Format the lines from the one containing "or after 16:00?" through the one containing "9:15 PM to 10:30 PM, 1 hour 15 minutes" as a Markdown table with two columns, Row and Line, that gives each line a row number and skips blank lines. Leave the pictures out of the table.
[start Data to process]
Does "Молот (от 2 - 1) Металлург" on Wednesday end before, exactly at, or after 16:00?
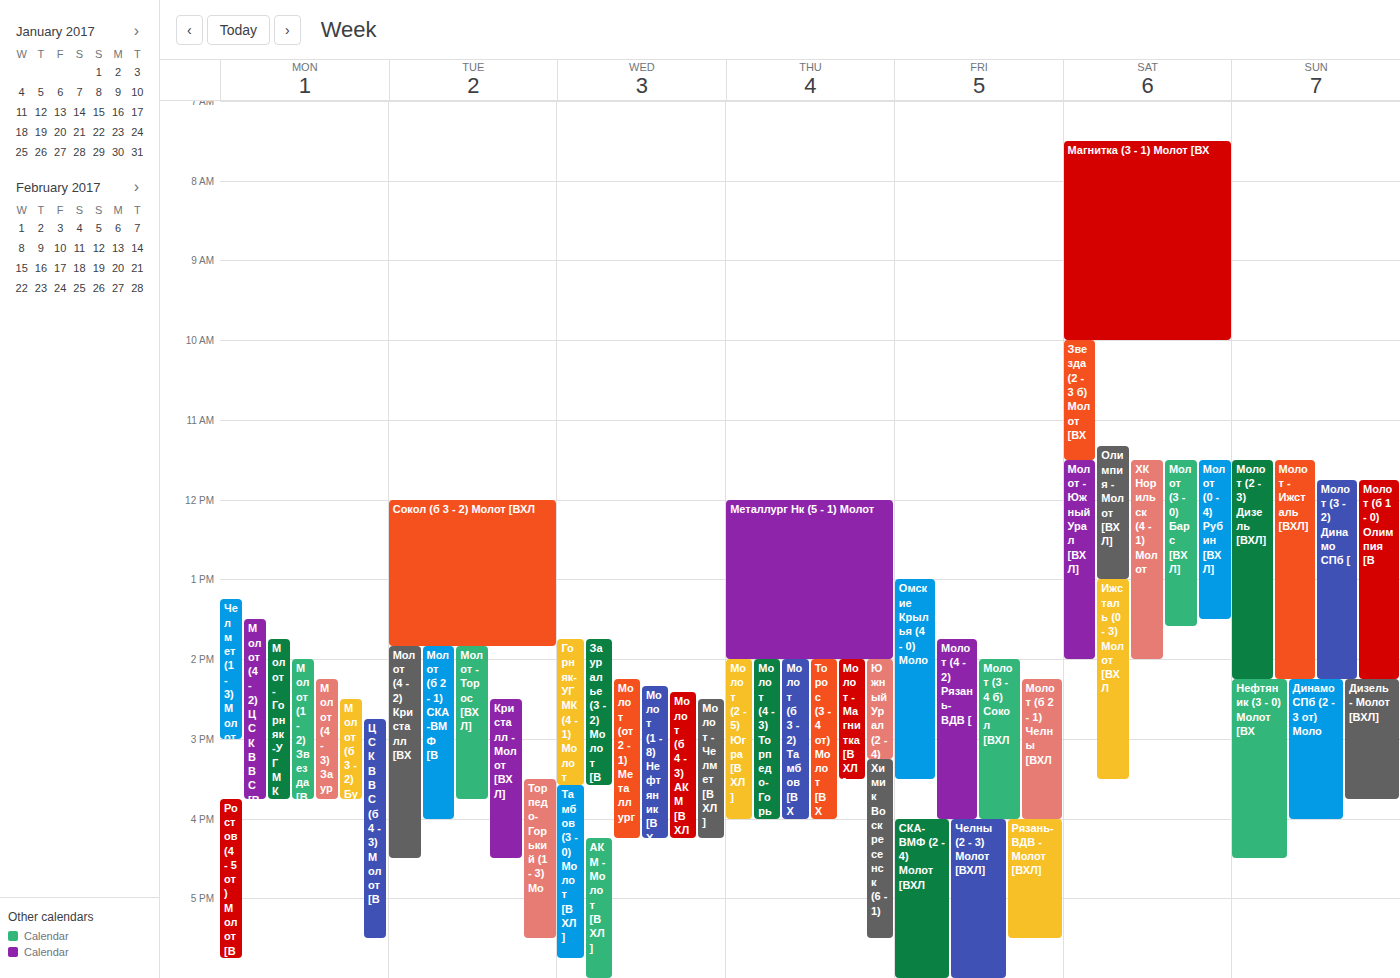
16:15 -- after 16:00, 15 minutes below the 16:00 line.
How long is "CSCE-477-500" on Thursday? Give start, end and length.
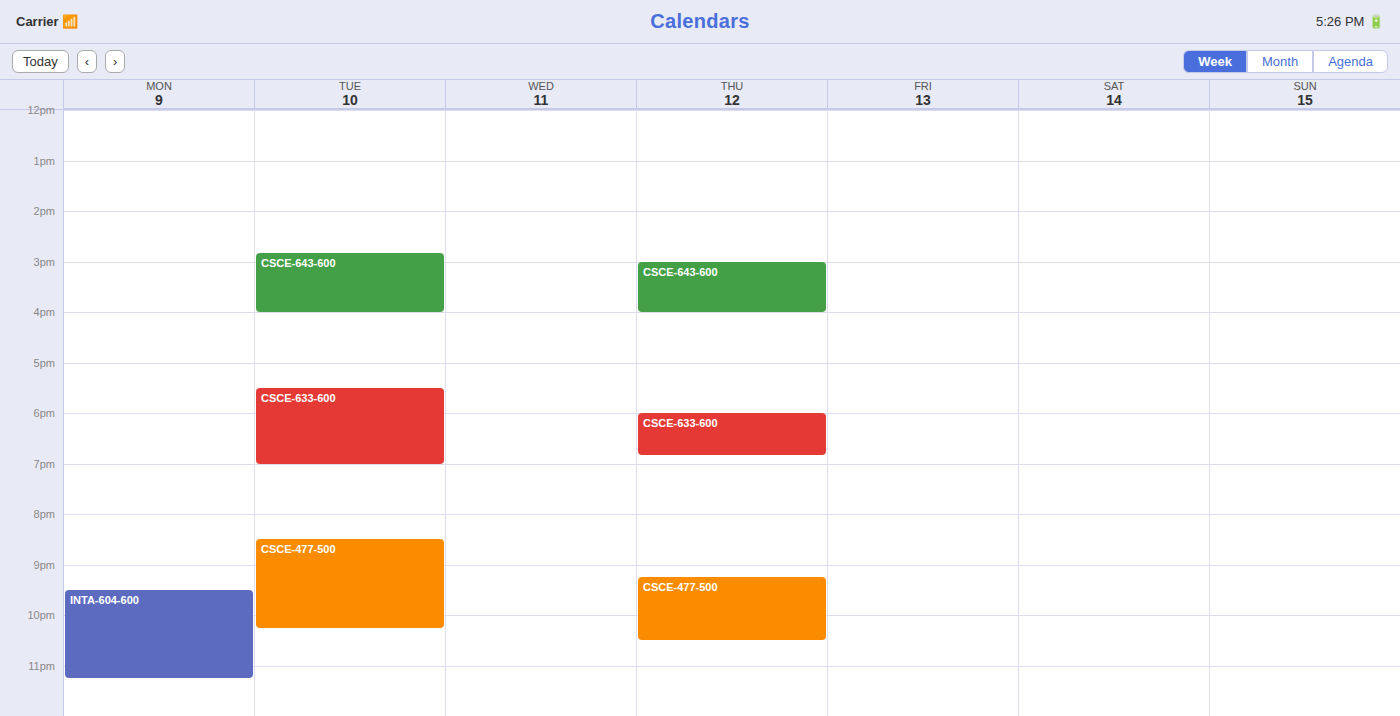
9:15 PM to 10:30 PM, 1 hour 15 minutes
[end Data to process]
[start Data to process]
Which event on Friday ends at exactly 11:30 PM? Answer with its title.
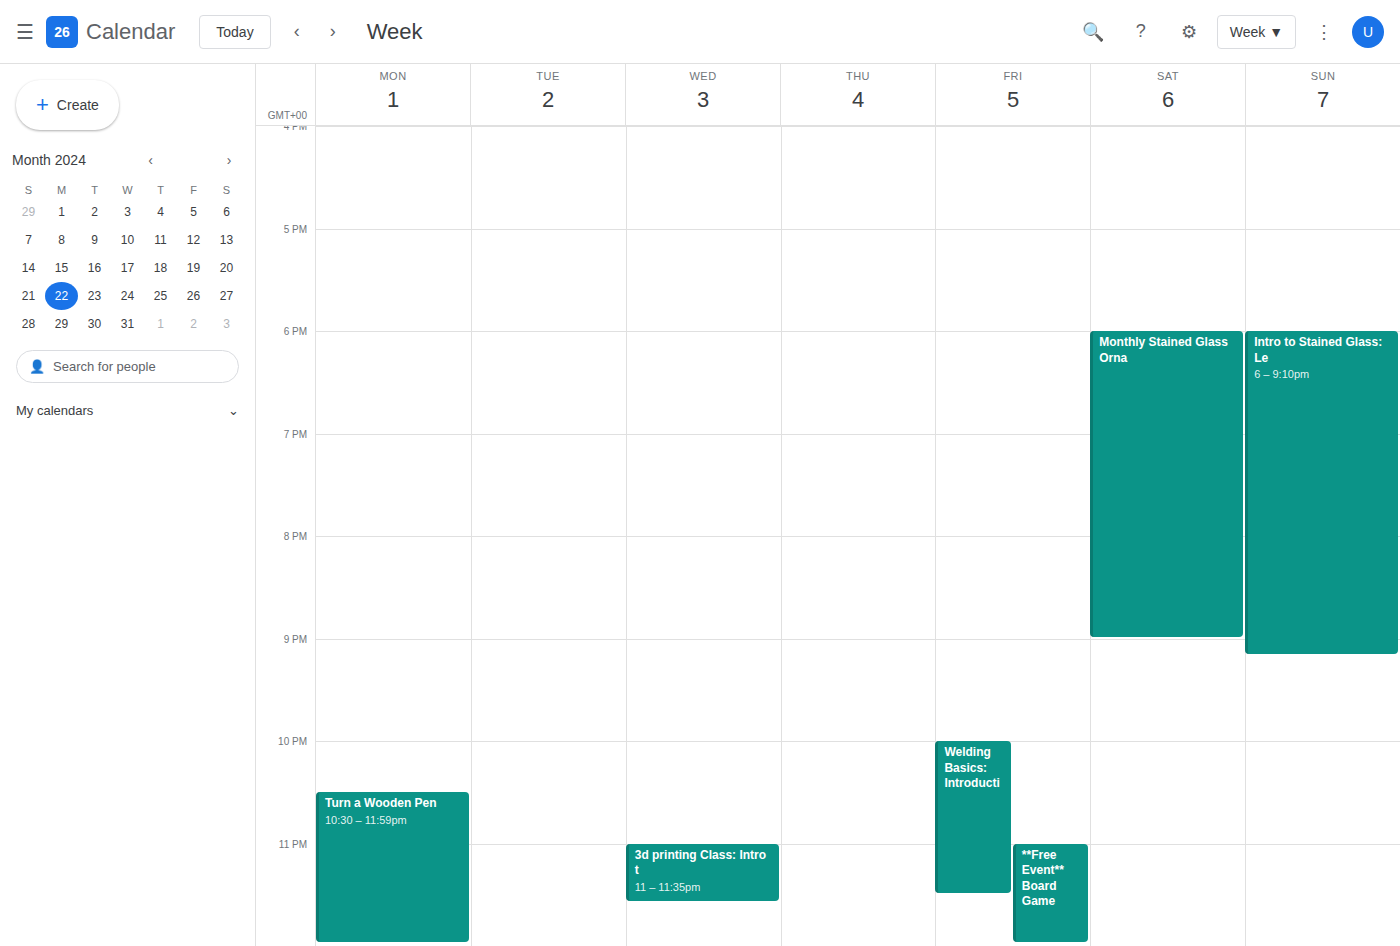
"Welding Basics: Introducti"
[end Data to process]
» **Written solution**
| Row | Line |
|---|---|
| 1 | Does "Молот (от 2 - 1) Металлург" on Wednesday end before, exactly at, or after 16:00? |
| 2 | 16:15 -- after 16:00, 15 minutes below the 16:00 line. |
| 3 | How long is "CSCE-477-500" on Thursday? Give start, end and length. |
| 4 | 9:15 PM to 10:30 PM, 1 hour 15 minutes |